Sadly, Putin clings to old illusions. His inability to refocus his views harbors danger not only for Russia's fight against terrorism, but for maintaining the nation's integrity.

In his televised address after Beslan, Putin called on "organized and united civil society" to respond to the terrorist threat. It wasn't the first time that the president, who has marginalized nongovernmental organizations, appealed to civil society. Several days later, on Sept. 7, more than 100,000 people gathered in Moscow to demonstrate against terrorism. The rally, however, was a government-staged event. This wasn't Rome, where a day earlier tens of thousands of ordinary citizens had marched to remember the victims of Beslan. Nor was it Madrid, where demonstrators in March took to the streets of their own accord - not just to protest the terrorist attack on a commuter train, but the Spanish government's lies about it.

During the Beslan crisis, Russian authorities also prevaricated - and newspapers (not the state-controlled TV stations) have taken officialdom to task for it. As a chilling reminder of the limits of independent journalism, the editor of Izvestia, Raf Shakirov, was forced to resign last week, apparently because of the Kremlin's dissatisfaction with the paper's Beslan coverage. (The paper is owned, through a holding company, by a metals magnate loyal to the Kremlin.)

More dangerous than seeing a flourishing democracy where it doesn't exist is Putin's illusion that Russia is under attack by international terrorists. In his speech after the massacre, Putin didn't mention Chechnya a single time, even though it was clear that the trail from Beslan led back to the war-torn republic.

In the immediate aftermath of the Beslan massacre, many Western commentators were wrong to hammer at Moscow's failure to negotiate a political solution in Chechnya. To Russian ears, the criticism sounded like a justification for holding schoolchildren hostage.

Of course identifying the roots of terrorism isn't the same as sympathizing with terrorists; pinpointing reasons for terror is key to fighting it. But a wrong diagnosis - such as President Bush's linkage of the Sept. 11 attacks to Saddam Hussein - can have disastrous consequences. Last week the Russian military threatened preemptive strikes against terrorists anywhere in the world.

It is undisputed that Chechen rebels receive help from abroad. But the roots of terrorism in Russia - which in the space of two weeks claimed more than 400 lives in Beslan, on two downed airliners, and in a subway suicide bombing - clearly lie in the guerrilla war in Chechnya. Putin denies the link. Instead, in his speech he darkly implied that "some want to tear off a big chunk of our country. Others help them ... because they think that Russia, one of the world's greatest nuclear powers, is still a threat."

The incongruous cold war rhetoric betrays Putin's past as a KGB spy - and a mind-set that may prove to be the biggest limitation to forming a measured, coherent response to Russia's terrorist threat.

One can sympathize with Putin's desire to make Russia strong and prosperous.

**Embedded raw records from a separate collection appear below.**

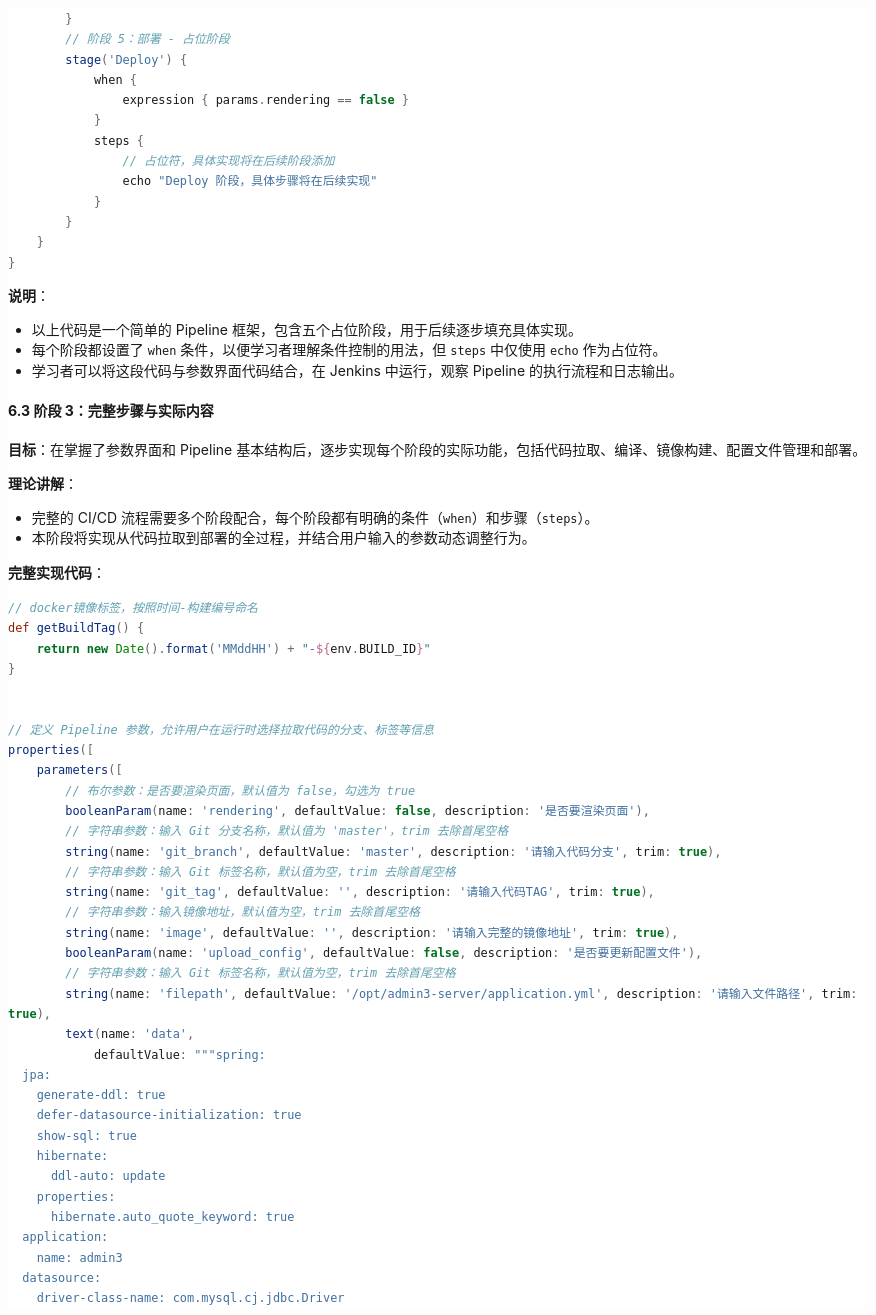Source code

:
 ```groovy
        }
        // 阶段 5：部署 - 占位阶段
        stage('Deploy') {
            when {
                expression { params.rendering == false }
            }
            steps {
                // 占位符，具体实现将在后续阶段添加
                echo "Deploy 阶段，具体步骤将在后续实现"
            }
        }
    }
}
```

**说明**：
- 以上代码是一个简单的 Pipeline 框架，包含五个占位阶段，用于后续逐步填充具体实现。
- 每个阶段都设置了 `when` 条件，以便学习者理解条件控制的用法，但 `steps` 中仅使用 `echo` 作为占位符。
- 学习者可以将这段代码与参数界面代码结合，在 Jenkins 中运行，观察 Pipeline 的执行流程和日志输出。


#### 6.3 阶段 3：完整步骤与实际内容
**目标**：在掌握了参数界面和 Pipeline 基本结构后，逐步实现每个阶段的实际功能，包括代码拉取、编译、镜像构建、配置文件管理和部署。

**理论讲解**：
- 完整的 CI/CD 流程需要多个阶段配合，每个阶段都有明确的条件（`when`）和步骤（`steps`）。
- 本阶段将实现从代码拉取到部署的全过程，并结合用户输入的参数动态调整行为。

**完整实现代码**：
```groovy
// docker镜像标签，按照时间-构建编号命名
def getBuildTag() {
    return new Date().format('MMddHH') + "-${env.BUILD_ID}"
}


// 定义 Pipeline 参数，允许用户在运行时选择拉取代码的分支、标签等信息
properties([
    parameters([
        // 布尔参数：是否要渲染页面，默认值为 false，勾选为 true
        booleanParam(name: 'rendering', defaultValue: false, description: '是否要渲染页面'),
        // 字符串参数：输入 Git 分支名称，默认值为 'master'，trim 去除首尾空格
        string(name: 'git_branch', defaultValue: 'master', description: '请输入代码分支', trim: true),
        // 字符串参数：输入 Git 标签名称，默认值为空，trim 去除首尾空格
        string(name: 'git_tag', defaultValue: '', description: '请输入代码TAG', trim: true),
        // 字符串参数：输入镜像地址，默认值为空，trim 去除首尾空格
        string(name: 'image', defaultValue: '', description: '请输入完整的镜像地址', trim: true),
        booleanParam(name: 'upload_config', defaultValue: false, description: '是否要更新配置文件'),
        // 字符串参数：输入 Git 标签名称，默认值为空，trim 去除首尾空格
        string(name: 'filepath', defaultValue: '/opt/admin3-server/application.yml', description: '请输入文件路径', trim: true),
        text(name: 'data', 
            defaultValue: """spring:
  jpa:
    generate-ddl: true
    defer-datasource-initialization: true
    show-sql: true
    hibernate:
      ddl-auto: update
    properties:
      hibernate.auto_quote_keyword: true
  application:
    name: admin3
  datasource:
    driver-class-name: com.mysql.cj.jdbc.Driver
```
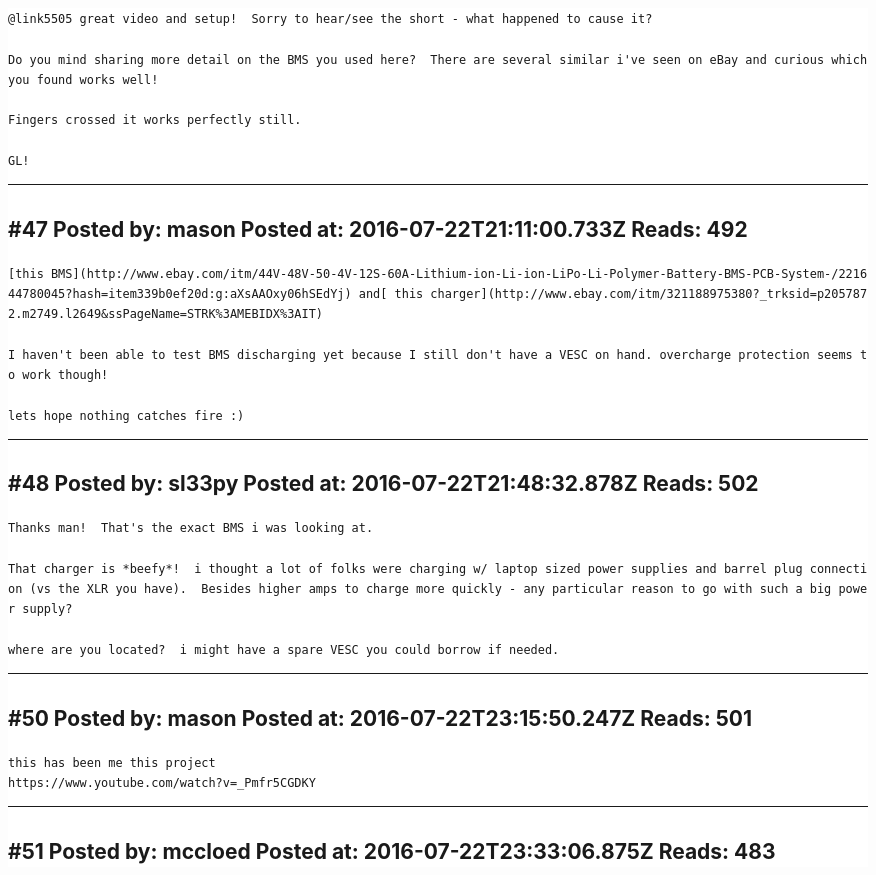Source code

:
 ```
@link5505 great video and setup!  Sorry to hear/see the short - what happened to cause it?

Do you mind sharing more detail on the BMS you used here?  There are several similar i've seen on eBay and curious which you found works well!  

Fingers crossed it works perfectly still.  

GL!
```

---
## \#47 Posted by: mason Posted at: 2016-07-22T21:11:00.733Z Reads: 492

```
[this BMS](http://www.ebay.com/itm/44V-48V-50-4V-12S-60A-Lithium-ion-Li-ion-LiPo-Li-Polymer-Battery-BMS-PCB-System-/221644780045?hash=item339b0ef20d:g:aXsAAOxy06hSEdYj) and[ this charger](http://www.ebay.com/itm/321188975380?_trksid=p2057872.m2749.l2649&ssPageName=STRK%3AMEBIDX%3AIT)

I haven't been able to test BMS discharging yet because I still don't have a VESC on hand. overcharge protection seems to work though!

lets hope nothing catches fire :)
```

---
## \#48 Posted by: sl33py Posted at: 2016-07-22T21:48:32.878Z Reads: 502

```
Thanks man!  That's the exact BMS i was looking at.

That charger is *beefy*!  i thought a lot of folks were charging w/ laptop sized power supplies and barrel plug connection (vs the XLR you have).  Besides higher amps to charge more quickly - any particular reason to go with such a big power supply?

where are you located?  i might have a spare VESC you could borrow if needed.
```

---
## \#50 Posted by: mason Posted at: 2016-07-22T23:15:50.247Z Reads: 501

```
this has been me this project
https://www.youtube.com/watch?v=_Pmfr5CGDKY
```

---
## \#51 Posted by: mccloed Posted at: 2016-07-22T23:33:06.875Z Reads: 483
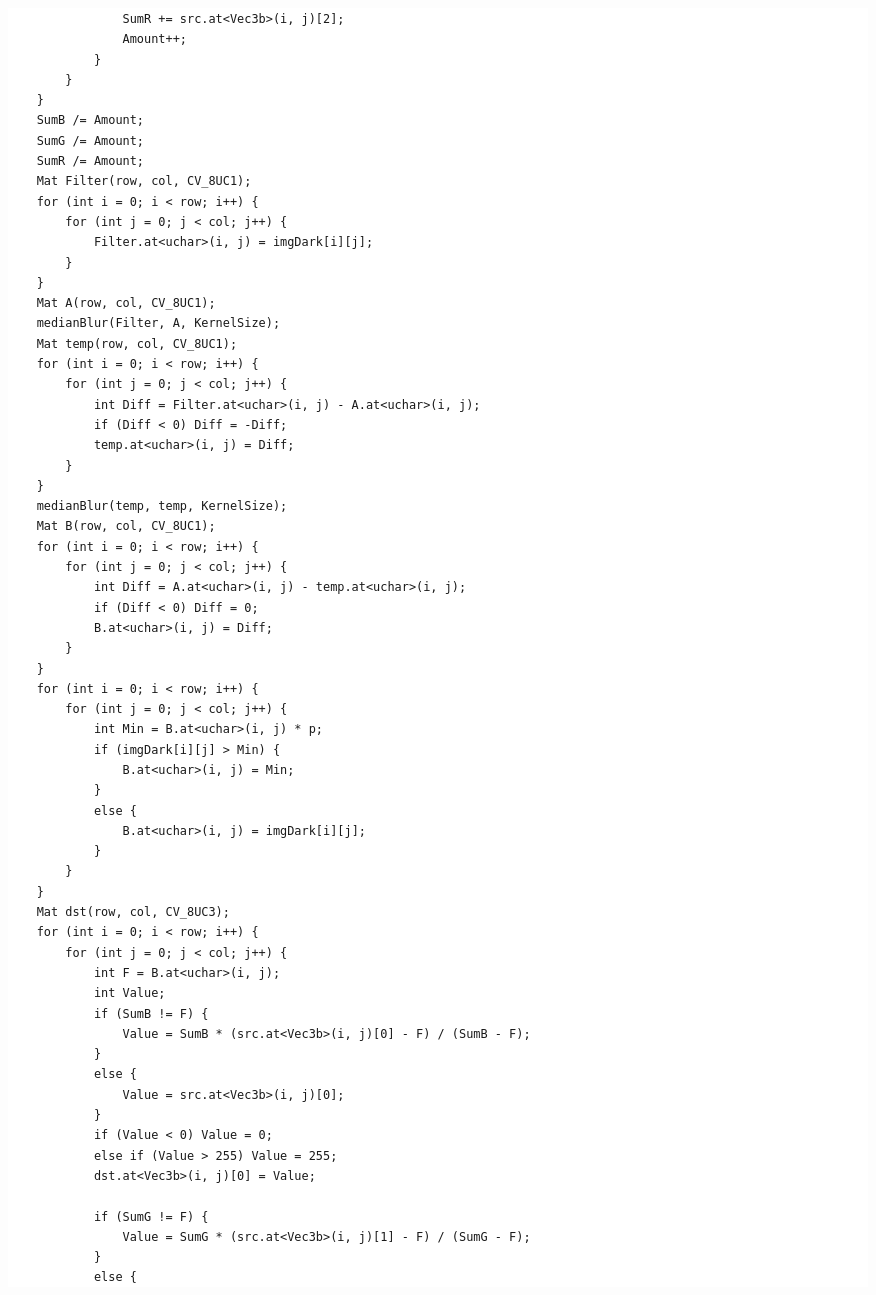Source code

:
 ```
				SumR += src.at<Vec3b>(i, j)[2];
				Amount++;
			}
		}
	}
	SumB /= Amount;
	SumG /= Amount;
	SumR /= Amount;
	Mat Filter(row, col, CV_8UC1);
	for (int i = 0; i < row; i++) {
		for (int j = 0; j < col; j++) {
			Filter.at<uchar>(i, j) = imgDark[i][j];
		}
	}
	Mat A(row, col, CV_8UC1);
	medianBlur(Filter, A, KernelSize);
	Mat temp(row, col, CV_8UC1);
	for (int i = 0; i < row; i++) {
		for (int j = 0; j < col; j++) {
			int Diff = Filter.at<uchar>(i, j) - A.at<uchar>(i, j);
			if (Diff < 0) Diff = -Diff;
			temp.at<uchar>(i, j) = Diff;
		}
	}
	medianBlur(temp, temp, KernelSize);
	Mat B(row, col, CV_8UC1);
	for (int i = 0; i < row; i++) {
		for (int j = 0; j < col; j++) {
			int Diff = A.at<uchar>(i, j) - temp.at<uchar>(i, j);
			if (Diff < 0) Diff = 0;
			B.at<uchar>(i, j) = Diff;
		}
	}
	for (int i = 0; i < row; i++) {
		for (int j = 0; j < col; j++) {
			int Min = B.at<uchar>(i, j) * p;
			if (imgDark[i][j] > Min) {
				B.at<uchar>(i, j) = Min;
			}
			else {
				B.at<uchar>(i, j) = imgDark[i][j];
			}
		}
	}
	Mat dst(row, col, CV_8UC3);
	for (int i = 0; i < row; i++) {
		for (int j = 0; j < col; j++) {
			int F = B.at<uchar>(i, j);
			int Value;
			if (SumB != F) {
				Value = SumB * (src.at<Vec3b>(i, j)[0] - F) / (SumB - F);
			}
			else {
				Value = src.at<Vec3b>(i, j)[0];
			}
			if (Value < 0) Value = 0;
			else if (Value > 255) Value = 255;
			dst.at<Vec3b>(i, j)[0] = Value;

			if (SumG != F) {
				Value = SumG * (src.at<Vec3b>(i, j)[1] - F) / (SumG - F);
			}
			else {
```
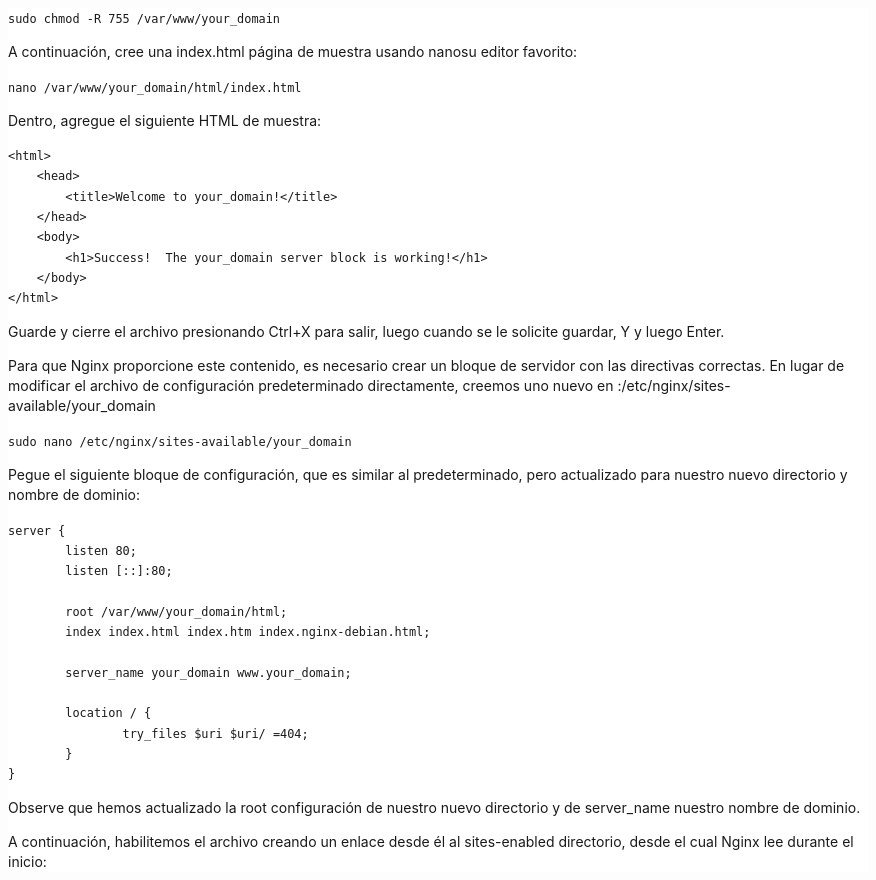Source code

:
 ``` 
sudo chmod -R 755 /var/www/your_domain
``` 

A continuación, cree una index.html página de muestra usando nanosu editor favorito:

``` 
nano /var/www/your_domain/html/index.html
``` 

Dentro, agregue el siguiente HTML de muestra:

``` 
<html>
    <head>
        <title>Welcome to your_domain!</title>
    </head>
    <body>
        <h1>Success!  The your_domain server block is working!</h1>
    </body>
</html>
``` 

Guarde y cierre el archivo presionando Ctrl+X para salir, luego cuando se le solicite guardar, Y y luego Enter.

Para que Nginx proporcione este contenido, es necesario crear un bloque de servidor con las directivas correctas. En lugar de modificar el archivo de configuración predeterminado directamente, creemos uno nuevo en :/etc/nginx/sites-available/your_domain

``` 
sudo nano /etc/nginx/sites-available/your_domain
``` 

Pegue el siguiente bloque de configuración, que es similar al predeterminado, pero actualizado para nuestro nuevo directorio y nombre de dominio:

``` 
server {
        listen 80;
        listen [::]:80;

        root /var/www/your_domain/html;
        index index.html index.htm index.nginx-debian.html;

        server_name your_domain www.your_domain;

        location / {
                try_files $uri $uri/ =404;
        }
}
``` 

Observe que hemos actualizado la root configuración de nuestro nuevo directorio y de server_name nuestro nombre de dominio.

A continuación, habilitemos el archivo creando un enlace desde él al sites-enabled directorio, desde el cual Nginx lee durante el inicio:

But his actions don't match his words of concern for multiparty democracy, civil society, or a stable Chechnya. KGB training emphasized subterfuge over transparency, caution over imagination. So far, Putin has played by those old rules, amassing vast presidential power. That a terrorist attack on the scale of Beslan is even possible shows how vulnerable Putin's so-called "power vertical" is. The idea that the former KGB agent can single-handedly hold together a vast, heterogeneous country may turn out to be the biggest illusion of them all.

Lucian Kim is an editor and columnist at The Moscow Times, an English-language daily.